For those not aware, the IRS has made an internal decision to refund USD taxes which were paid because of a person staking Tezos, and having to pay tax on the receipt of the staking rewards.
The idea here is that all forms of passive income, including crypto rewards, are similar to dividends or interest and you pay tax on that when received. Worse, once you actually sell, you are taxed again on the difference in price between the receipt and selling point. This may differ from country to country but it is the position in most countries.
So this creates quite a mess. Consider you do nothing but stake a token. Even if you never sell 1 penny, you are forced to pay taxes on those staking rewards. So you now have to sell down crypto to pay the taxes, which is itself a taxable event and that triggers more tax!
Well this taxpayer had an ingenious argument. Their theory was that crypto is property, and that creating new property out of thin air can never be income for tax purposes. The analogy is being a painter and painting new properties every day. Nobody would say each time you paint a painting it becomes taxable income.
So if this becomes codified or more widely recognised, passive long term staking will be much more tax friendly, and you will even have an incentive to hold longer.

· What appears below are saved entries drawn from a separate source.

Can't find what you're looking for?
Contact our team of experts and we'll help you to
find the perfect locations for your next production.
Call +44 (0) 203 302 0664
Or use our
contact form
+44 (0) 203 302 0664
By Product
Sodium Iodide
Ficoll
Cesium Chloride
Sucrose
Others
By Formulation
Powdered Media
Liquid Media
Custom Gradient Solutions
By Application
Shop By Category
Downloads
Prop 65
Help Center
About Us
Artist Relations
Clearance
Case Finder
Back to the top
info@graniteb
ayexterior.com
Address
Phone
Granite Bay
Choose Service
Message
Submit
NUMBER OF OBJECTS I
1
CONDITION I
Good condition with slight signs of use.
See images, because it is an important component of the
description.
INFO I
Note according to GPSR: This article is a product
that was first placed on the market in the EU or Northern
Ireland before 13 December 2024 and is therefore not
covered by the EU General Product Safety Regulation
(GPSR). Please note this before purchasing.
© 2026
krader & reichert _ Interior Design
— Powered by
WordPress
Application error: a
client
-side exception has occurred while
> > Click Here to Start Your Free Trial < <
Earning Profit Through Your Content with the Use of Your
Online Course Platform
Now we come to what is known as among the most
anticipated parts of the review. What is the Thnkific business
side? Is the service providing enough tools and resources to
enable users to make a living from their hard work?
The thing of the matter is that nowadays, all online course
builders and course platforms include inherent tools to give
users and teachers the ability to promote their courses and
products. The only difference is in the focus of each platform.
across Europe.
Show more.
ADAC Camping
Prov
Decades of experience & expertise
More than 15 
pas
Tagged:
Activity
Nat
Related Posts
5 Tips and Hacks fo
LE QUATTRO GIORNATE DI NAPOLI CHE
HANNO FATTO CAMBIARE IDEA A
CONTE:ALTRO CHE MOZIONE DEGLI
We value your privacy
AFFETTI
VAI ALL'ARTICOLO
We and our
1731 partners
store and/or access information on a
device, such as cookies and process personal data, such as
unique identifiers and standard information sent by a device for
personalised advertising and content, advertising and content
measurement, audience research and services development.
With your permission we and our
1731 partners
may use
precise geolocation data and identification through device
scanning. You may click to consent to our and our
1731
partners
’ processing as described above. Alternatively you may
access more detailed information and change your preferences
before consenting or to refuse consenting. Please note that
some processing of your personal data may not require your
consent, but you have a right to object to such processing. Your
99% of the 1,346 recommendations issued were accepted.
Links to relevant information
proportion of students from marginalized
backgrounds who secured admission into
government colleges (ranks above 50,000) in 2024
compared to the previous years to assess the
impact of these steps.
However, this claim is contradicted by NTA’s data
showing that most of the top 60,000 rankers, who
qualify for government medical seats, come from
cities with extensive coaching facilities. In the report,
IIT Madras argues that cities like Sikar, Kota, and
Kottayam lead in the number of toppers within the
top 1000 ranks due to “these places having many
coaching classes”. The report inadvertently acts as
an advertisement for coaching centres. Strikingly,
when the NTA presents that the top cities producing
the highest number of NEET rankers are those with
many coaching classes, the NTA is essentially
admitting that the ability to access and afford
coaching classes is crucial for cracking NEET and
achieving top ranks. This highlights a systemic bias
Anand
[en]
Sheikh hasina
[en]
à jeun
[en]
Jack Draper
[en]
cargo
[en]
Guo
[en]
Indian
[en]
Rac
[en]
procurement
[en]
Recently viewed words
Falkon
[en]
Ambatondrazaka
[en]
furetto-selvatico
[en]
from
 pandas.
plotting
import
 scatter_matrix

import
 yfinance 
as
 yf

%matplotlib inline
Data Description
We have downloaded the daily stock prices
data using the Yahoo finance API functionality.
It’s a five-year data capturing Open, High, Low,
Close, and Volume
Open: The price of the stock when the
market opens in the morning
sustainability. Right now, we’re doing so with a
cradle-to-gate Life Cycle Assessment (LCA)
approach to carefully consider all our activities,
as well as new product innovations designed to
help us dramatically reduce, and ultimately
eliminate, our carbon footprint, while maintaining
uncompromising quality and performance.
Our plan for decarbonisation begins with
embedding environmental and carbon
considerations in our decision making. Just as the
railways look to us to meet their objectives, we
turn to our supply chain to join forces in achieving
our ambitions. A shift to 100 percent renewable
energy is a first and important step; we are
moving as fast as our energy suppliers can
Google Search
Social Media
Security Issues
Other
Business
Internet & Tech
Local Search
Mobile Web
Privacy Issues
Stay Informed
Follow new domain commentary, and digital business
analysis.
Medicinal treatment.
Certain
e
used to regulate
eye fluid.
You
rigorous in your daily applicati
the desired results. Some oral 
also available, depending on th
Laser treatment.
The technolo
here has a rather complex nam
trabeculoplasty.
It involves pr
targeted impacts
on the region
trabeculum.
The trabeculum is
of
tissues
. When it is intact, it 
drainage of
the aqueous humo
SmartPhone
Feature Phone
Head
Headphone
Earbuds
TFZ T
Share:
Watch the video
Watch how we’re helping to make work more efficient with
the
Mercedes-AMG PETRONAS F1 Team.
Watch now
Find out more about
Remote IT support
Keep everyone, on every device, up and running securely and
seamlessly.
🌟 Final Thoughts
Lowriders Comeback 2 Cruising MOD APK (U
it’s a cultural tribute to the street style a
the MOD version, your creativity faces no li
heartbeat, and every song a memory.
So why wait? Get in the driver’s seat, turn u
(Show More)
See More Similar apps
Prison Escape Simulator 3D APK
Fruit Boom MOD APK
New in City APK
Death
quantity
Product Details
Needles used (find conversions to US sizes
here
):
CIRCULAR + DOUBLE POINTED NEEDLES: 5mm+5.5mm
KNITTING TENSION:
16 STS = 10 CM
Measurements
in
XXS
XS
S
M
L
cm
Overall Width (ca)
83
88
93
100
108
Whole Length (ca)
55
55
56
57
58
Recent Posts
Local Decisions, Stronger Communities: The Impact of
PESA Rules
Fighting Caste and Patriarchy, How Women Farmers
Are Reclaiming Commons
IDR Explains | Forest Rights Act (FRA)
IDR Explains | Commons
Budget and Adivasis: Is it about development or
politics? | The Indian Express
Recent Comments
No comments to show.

Now there has been some misleading news regarding this (at least in the headlines). The IRS is not saying that you are NEVER taxed on the staking rewards, just that the receipt of the rewards is not itself a taxable event. But that creates a timing advantage and incentivizes a person to hold and not sell (just as I am extremely reluctant to ever sell my 2017 / 2018 bitcoins because the taxable event would be huge).
But here is the interesting point nobody is talking about. The same principle should also apply to bitcoin mining - as mining rewards are also property created out of thin air. There is no reason why the theory should be applied any differently as between mining and staking (remember there are virtually no crypto tax laws in countries, instead the existing laws and interpreted and applied).
And if bitcoin miners are no longer taxed on their regular mining (at least until they sell) they have a huge incentive to hold their rewards, ideally at least until the next tax year to defer any tax liability. That will then increase mining stockpiles and push up the price.
There is one caveat (I think) which is that many types of staking rewards are not newly created property. For example, staking LOOKSRARE gives you WETH rewards which already exist. Sushi rewards are "new" circulating supply, but paid from a contract address that holds existing Sushiswap tokens. This also creates a bit of a debate as to what coins "exist" and which ones come into existence (for example, rebasing tokens are a very very weird category).
So this has potential significant upside for the crypto markets. And while it is only an internal IRS decision, large players will now have massive incentive to apply for formal rulings or seek multi-million dollar tax refunds for tax already paid because of the receipt of crypto. For example, the publically listed bitcoin mining companies who will be able to fund armies of lawyers and tax accountants to argue the case. So then you have crypto investors having that tax reversed, so they will have cash to put back into the crypto system.